EXERCISE DATA:
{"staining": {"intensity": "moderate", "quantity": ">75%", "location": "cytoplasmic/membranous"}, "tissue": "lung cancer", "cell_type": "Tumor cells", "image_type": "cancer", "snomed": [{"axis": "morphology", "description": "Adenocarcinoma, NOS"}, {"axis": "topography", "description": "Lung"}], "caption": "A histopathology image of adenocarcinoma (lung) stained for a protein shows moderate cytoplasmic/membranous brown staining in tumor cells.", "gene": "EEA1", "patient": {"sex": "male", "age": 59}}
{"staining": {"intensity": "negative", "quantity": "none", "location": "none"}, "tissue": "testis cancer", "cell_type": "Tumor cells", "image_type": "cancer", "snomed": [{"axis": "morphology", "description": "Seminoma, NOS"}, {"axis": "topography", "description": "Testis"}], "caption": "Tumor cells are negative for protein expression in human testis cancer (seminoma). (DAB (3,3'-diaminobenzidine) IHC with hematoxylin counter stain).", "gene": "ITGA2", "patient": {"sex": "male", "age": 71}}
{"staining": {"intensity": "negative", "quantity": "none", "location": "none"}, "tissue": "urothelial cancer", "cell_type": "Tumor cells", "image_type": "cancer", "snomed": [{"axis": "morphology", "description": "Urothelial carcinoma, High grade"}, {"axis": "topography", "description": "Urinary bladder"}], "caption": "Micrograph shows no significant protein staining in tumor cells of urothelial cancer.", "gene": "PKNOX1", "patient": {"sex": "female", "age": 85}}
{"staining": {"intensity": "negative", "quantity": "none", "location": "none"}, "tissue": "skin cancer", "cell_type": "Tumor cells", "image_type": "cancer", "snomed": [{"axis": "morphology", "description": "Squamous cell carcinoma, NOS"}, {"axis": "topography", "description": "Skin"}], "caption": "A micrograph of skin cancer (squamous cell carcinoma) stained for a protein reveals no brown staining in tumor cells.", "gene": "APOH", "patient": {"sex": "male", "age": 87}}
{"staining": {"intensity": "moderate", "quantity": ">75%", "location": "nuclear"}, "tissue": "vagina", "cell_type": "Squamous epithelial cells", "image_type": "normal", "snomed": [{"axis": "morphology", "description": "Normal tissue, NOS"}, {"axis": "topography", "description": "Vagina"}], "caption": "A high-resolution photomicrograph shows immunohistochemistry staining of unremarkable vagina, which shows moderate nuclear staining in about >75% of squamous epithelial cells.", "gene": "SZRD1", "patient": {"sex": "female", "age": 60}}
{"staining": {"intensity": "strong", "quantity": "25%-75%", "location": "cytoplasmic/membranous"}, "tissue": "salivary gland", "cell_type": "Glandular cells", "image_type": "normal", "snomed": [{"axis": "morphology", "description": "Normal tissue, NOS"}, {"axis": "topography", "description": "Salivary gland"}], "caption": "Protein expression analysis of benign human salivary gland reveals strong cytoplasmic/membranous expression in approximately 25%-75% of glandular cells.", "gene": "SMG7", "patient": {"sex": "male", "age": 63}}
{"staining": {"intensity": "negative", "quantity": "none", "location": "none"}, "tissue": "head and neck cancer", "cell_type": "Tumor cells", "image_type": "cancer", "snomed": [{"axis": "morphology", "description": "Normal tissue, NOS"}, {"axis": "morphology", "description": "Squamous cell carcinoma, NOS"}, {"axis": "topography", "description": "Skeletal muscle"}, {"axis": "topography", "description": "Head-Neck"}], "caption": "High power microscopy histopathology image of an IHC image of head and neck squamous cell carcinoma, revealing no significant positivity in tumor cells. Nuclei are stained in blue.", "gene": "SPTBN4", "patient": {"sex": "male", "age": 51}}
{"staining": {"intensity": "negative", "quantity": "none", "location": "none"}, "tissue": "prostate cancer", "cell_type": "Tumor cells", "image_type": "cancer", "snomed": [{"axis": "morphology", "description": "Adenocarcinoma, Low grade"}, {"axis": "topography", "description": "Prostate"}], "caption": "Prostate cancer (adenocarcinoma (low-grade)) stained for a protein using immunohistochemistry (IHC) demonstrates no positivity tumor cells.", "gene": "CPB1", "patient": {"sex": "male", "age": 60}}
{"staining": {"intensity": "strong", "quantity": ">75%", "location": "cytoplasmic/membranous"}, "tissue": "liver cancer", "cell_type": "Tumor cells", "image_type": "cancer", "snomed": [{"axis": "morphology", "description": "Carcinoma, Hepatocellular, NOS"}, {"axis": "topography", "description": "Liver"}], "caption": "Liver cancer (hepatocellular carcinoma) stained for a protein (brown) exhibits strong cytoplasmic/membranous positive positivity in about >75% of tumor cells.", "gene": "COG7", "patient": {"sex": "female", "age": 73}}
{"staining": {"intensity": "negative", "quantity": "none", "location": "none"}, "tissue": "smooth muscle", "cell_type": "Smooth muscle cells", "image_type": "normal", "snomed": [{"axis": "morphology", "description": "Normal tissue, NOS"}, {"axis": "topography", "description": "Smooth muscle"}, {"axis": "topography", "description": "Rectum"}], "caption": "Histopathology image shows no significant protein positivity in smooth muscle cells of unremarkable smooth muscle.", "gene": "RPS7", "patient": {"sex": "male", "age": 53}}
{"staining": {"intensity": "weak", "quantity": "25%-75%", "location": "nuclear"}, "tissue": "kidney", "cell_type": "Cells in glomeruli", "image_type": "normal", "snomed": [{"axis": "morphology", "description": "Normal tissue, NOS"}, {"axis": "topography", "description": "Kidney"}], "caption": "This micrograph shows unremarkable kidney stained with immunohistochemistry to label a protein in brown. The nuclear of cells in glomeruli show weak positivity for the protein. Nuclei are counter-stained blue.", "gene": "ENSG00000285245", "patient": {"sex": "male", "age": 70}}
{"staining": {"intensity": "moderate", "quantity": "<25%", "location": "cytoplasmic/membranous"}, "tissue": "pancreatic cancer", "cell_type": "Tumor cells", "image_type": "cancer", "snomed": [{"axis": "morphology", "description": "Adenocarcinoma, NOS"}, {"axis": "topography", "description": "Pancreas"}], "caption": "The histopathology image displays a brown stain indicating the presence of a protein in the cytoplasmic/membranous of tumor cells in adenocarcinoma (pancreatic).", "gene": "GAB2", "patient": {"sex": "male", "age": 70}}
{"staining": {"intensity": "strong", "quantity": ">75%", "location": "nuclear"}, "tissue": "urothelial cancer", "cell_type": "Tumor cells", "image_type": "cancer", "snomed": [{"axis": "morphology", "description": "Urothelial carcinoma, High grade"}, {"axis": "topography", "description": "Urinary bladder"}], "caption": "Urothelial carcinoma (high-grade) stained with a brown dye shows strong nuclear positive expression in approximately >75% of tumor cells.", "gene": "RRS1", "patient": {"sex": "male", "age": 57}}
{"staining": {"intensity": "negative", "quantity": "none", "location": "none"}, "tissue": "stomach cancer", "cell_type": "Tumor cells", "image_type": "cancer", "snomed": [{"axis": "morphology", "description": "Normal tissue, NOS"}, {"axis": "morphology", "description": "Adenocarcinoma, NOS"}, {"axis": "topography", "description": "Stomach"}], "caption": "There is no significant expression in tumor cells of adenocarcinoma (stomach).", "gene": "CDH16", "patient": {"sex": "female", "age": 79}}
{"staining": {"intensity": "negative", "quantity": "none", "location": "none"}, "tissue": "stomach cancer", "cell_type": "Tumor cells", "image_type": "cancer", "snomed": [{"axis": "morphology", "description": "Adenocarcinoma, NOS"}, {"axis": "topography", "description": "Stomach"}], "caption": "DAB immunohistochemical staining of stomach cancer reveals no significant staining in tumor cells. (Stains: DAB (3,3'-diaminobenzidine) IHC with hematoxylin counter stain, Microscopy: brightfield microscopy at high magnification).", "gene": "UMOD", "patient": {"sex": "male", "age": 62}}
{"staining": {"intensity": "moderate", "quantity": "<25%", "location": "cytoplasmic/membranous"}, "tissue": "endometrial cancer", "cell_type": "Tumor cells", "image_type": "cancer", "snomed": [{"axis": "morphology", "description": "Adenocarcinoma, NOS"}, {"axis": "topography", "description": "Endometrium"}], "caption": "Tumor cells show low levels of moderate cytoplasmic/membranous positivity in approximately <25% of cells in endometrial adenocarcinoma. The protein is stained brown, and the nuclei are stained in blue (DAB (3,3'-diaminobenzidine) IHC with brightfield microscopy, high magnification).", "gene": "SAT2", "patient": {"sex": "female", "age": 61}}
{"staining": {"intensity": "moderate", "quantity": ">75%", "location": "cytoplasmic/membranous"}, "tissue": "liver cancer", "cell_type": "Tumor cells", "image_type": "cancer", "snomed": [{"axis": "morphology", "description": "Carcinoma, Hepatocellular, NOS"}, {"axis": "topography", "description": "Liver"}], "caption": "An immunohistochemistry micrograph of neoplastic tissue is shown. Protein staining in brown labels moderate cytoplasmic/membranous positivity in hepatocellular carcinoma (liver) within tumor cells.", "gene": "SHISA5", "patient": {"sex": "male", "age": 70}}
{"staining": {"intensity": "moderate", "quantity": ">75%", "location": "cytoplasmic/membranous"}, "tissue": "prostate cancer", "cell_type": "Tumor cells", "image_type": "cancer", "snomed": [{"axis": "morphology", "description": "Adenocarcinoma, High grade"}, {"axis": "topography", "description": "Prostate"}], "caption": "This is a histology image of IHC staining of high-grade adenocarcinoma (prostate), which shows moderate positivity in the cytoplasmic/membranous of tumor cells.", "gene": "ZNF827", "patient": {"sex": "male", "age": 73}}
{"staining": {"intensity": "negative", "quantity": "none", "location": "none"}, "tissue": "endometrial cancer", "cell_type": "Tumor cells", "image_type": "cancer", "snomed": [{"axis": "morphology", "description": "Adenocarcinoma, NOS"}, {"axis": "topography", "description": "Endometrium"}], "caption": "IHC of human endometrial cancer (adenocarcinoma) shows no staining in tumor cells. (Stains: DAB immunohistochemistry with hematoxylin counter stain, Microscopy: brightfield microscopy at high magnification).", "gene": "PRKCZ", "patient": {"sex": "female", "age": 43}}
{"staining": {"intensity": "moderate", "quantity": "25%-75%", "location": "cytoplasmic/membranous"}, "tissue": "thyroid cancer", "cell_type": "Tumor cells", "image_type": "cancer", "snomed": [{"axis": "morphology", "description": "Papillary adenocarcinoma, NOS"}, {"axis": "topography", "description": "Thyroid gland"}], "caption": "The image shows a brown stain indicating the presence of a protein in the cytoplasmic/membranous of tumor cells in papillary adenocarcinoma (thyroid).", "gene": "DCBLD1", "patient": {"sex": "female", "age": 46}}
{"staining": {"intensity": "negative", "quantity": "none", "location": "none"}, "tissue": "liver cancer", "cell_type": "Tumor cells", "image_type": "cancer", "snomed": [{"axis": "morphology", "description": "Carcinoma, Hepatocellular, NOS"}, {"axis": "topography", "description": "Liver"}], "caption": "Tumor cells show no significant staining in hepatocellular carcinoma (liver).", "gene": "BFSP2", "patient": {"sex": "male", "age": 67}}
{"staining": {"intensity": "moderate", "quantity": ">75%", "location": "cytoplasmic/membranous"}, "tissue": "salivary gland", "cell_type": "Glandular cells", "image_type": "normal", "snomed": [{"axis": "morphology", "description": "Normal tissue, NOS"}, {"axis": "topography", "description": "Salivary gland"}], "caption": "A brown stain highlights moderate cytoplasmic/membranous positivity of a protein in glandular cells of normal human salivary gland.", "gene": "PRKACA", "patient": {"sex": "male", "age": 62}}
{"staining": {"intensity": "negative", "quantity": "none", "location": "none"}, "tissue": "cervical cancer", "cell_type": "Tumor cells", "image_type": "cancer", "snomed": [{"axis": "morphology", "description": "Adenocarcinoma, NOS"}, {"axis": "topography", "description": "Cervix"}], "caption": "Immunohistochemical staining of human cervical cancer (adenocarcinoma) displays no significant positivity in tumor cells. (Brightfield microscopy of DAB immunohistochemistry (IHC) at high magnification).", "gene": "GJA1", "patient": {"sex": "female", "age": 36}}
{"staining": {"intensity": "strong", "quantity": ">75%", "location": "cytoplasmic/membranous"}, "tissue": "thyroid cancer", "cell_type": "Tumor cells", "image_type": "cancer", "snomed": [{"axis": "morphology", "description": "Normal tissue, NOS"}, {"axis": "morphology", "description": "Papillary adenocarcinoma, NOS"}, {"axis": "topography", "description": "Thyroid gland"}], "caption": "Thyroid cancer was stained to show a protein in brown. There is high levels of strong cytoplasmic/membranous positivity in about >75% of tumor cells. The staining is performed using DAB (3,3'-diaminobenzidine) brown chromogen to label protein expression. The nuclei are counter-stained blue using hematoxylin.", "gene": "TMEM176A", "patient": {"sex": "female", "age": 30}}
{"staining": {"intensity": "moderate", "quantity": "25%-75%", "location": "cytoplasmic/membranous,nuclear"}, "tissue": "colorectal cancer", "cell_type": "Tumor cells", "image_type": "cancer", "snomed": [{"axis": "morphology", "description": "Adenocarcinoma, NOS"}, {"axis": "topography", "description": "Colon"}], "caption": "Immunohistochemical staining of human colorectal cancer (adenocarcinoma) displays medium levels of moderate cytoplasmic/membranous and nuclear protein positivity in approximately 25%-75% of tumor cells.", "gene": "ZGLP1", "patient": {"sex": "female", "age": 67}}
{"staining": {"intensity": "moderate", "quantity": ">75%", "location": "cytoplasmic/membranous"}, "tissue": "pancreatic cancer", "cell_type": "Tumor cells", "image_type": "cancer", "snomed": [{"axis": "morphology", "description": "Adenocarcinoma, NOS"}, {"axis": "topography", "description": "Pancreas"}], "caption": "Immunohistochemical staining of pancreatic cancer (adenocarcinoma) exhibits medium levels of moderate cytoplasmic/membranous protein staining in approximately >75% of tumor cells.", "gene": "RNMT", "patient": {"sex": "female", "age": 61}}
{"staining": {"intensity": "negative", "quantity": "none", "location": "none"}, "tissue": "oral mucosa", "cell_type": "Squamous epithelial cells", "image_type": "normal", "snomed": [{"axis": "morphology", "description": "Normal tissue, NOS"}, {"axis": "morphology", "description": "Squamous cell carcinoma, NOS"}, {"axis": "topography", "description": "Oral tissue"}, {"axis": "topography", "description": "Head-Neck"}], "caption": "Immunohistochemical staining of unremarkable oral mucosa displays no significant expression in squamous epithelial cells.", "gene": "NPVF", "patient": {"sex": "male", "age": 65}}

EXERCISE PROMPT: In the material above, locate the line containing "histopathology image displays" and the line containing "is no significant". Transcribe exactly those two lines and every line between them, and nothing more.

RESULT OF THE TASK:
{"staining": {"intensity": "moderate", "quantity": "<25%", "location": "cytoplasmic/membranous"}, "tissue": "pancreatic cancer", "cell_type": "Tumor cells", "image_type": "cancer", "snomed": [{"axis": "morphology", "description": "Adenocarcinoma, NOS"}, {"axis": "topography", "description": "Pancreas"}], "caption": "The histopathology image displays a brown stain indicating the presence of a protein in the cytoplasmic/membranous of tumor cells in adenocarcinoma (pancreatic).", "gene": "GAB2", "patient": {"sex": "male", "age": 70}}
{"staining": {"intensity": "strong", "quantity": ">75%", "location": "nuclear"}, "tissue": "urothelial cancer", "cell_type": "Tumor cells", "image_type": "cancer", "snomed": [{"axis": "morphology", "description": "Urothelial carcinoma, High grade"}, {"axis": "topography", "description": "Urinary bladder"}], "caption": "Urothelial carcinoma (high-grade) stained with a brown dye shows strong nuclear positive expression in approximately >75% of tumor cells.", "gene": "RRS1", "patient": {"sex": "male", "age": 57}}
{"staining": {"intensity": "negative", "quantity": "none", "location": "none"}, "tissue": "stomach cancer", "cell_type": "Tumor cells", "image_type": "cancer", "snomed": [{"axis": "morphology", "description": "Normal tissue, NOS"}, {"axis": "morphology", "description": "Adenocarcinoma, NOS"}, {"axis": "topography", "description": "Stomach"}], "caption": "There is no significant expression in tumor cells of adenocarcinoma (stomach).", "gene": "CDH16", "patient": {"sex": "female", "age": 79}}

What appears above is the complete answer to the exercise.